Why would anyone want to move here?
The local authorities in Northamptonshire are trying to sell Northampton as a wonderful place to move to, I would tell anyone thinking about it. Don’t do it – for the following reasons:
1. No jobs
2. Half the shops boarded up
3. Most importantly you need to be able to drive as you cannot rely on Northampton’s public transport as it is horrendous. For people having to get two buses ie A to B, then B to C, you may get to B, but trying to get to C could possibly be a total nightmare. At the bottom, I have pasted the email I sent to Stagecoach, but I know I’ll not get a reply again.
4. No affordable housing
5. Schools overcrowded
The list could go on and on, but if the council and Government do not care, why should we? All I personally want to do is get out of Northampton if I can, but who’d want to move here and buy my house?

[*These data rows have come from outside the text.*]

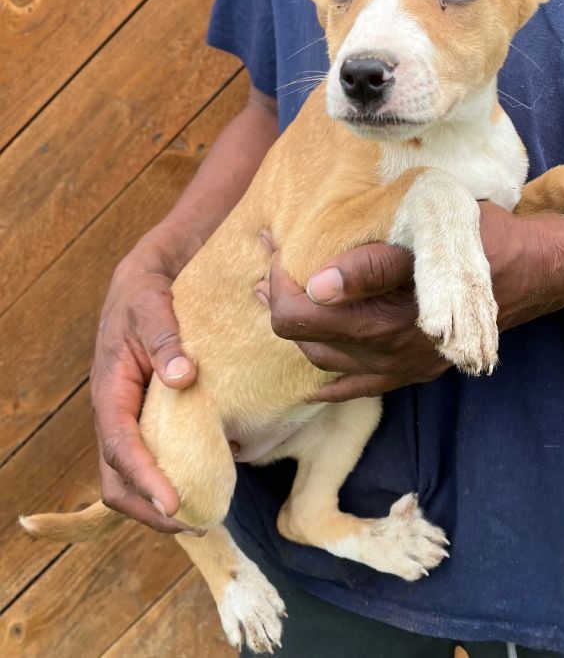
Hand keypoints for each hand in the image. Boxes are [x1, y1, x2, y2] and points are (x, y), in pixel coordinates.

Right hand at [90, 241, 201, 533]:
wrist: (149, 279)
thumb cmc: (148, 292)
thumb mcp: (153, 305)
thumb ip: (165, 338)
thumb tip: (181, 378)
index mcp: (111, 390)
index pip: (119, 447)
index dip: (143, 479)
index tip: (172, 505)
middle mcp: (118, 412)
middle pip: (118, 477)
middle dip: (149, 508)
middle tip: (192, 525)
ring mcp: (134, 417)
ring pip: (135, 474)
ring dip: (161, 501)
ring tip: (202, 516)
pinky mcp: (154, 415)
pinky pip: (158, 455)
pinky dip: (177, 475)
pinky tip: (212, 479)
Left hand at [255, 203, 555, 401]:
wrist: (534, 270)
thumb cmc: (482, 241)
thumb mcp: (430, 235)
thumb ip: (371, 265)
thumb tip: (317, 286)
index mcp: (387, 319)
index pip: (301, 314)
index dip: (279, 281)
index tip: (277, 248)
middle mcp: (390, 353)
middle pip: (306, 340)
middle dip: (280, 303)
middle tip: (272, 270)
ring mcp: (403, 367)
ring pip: (326, 363)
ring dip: (299, 332)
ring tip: (286, 299)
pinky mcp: (415, 372)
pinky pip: (359, 388)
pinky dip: (330, 381)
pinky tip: (317, 378)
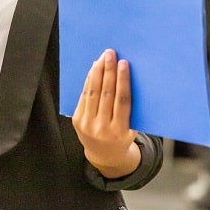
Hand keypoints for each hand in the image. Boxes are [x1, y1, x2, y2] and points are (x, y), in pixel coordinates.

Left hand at [71, 49, 139, 177]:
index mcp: (120, 131)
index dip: (123, 80)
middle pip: (106, 94)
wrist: (104, 156)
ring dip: (97, 73)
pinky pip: (84, 97)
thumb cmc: (123, 137)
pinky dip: (89, 81)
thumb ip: (130, 108)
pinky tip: (94, 70)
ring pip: (93, 93)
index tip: (124, 64)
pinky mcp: (77, 120)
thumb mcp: (132, 128)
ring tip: (101, 59)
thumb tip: (127, 76)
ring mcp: (88, 125)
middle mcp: (102, 128)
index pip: (122, 100)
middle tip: (110, 54)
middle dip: (108, 71)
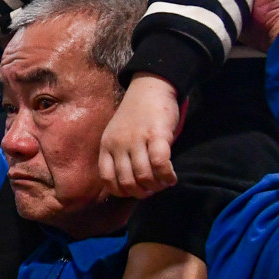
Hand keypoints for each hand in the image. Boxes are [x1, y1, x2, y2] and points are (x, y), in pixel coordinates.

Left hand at [99, 74, 180, 196]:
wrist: (150, 86)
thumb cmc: (136, 114)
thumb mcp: (117, 133)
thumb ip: (119, 155)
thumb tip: (130, 185)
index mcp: (107, 144)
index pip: (107, 179)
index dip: (122, 191)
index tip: (134, 190)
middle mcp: (119, 143)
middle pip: (127, 182)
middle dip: (142, 192)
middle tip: (152, 189)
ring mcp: (137, 139)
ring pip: (144, 176)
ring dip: (156, 186)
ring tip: (163, 183)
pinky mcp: (156, 135)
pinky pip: (160, 165)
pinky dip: (167, 176)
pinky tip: (171, 177)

East Mead Court, Standens Barn
Performance at Wembley was woeful
The Cobblers’ performance at Wembley was truly woeful. But the way they failed was no surprise to me. Whenever I’ve watched them this season, I’ve been amazed at the amount of time the ball spends in the air. An unsatisfactory bout of head tennis on the edge of the box is usually followed by a couple of scruffy passes which seem to exhaust the creative skills of midfield. They inevitably follow this by launching the ball upfront. And whoever is playing there seems unable to get his head to it. For the same reason they fail to capitalise on the ammunition provided by their long throw expert. And as for wing play, forget it. If Aidy Boothroyd is there next season he’d do well to buy some players who can actually pass the ball to one another along the ground. And replace the two large gentlemen upfront who simply aren’t fit for purpose.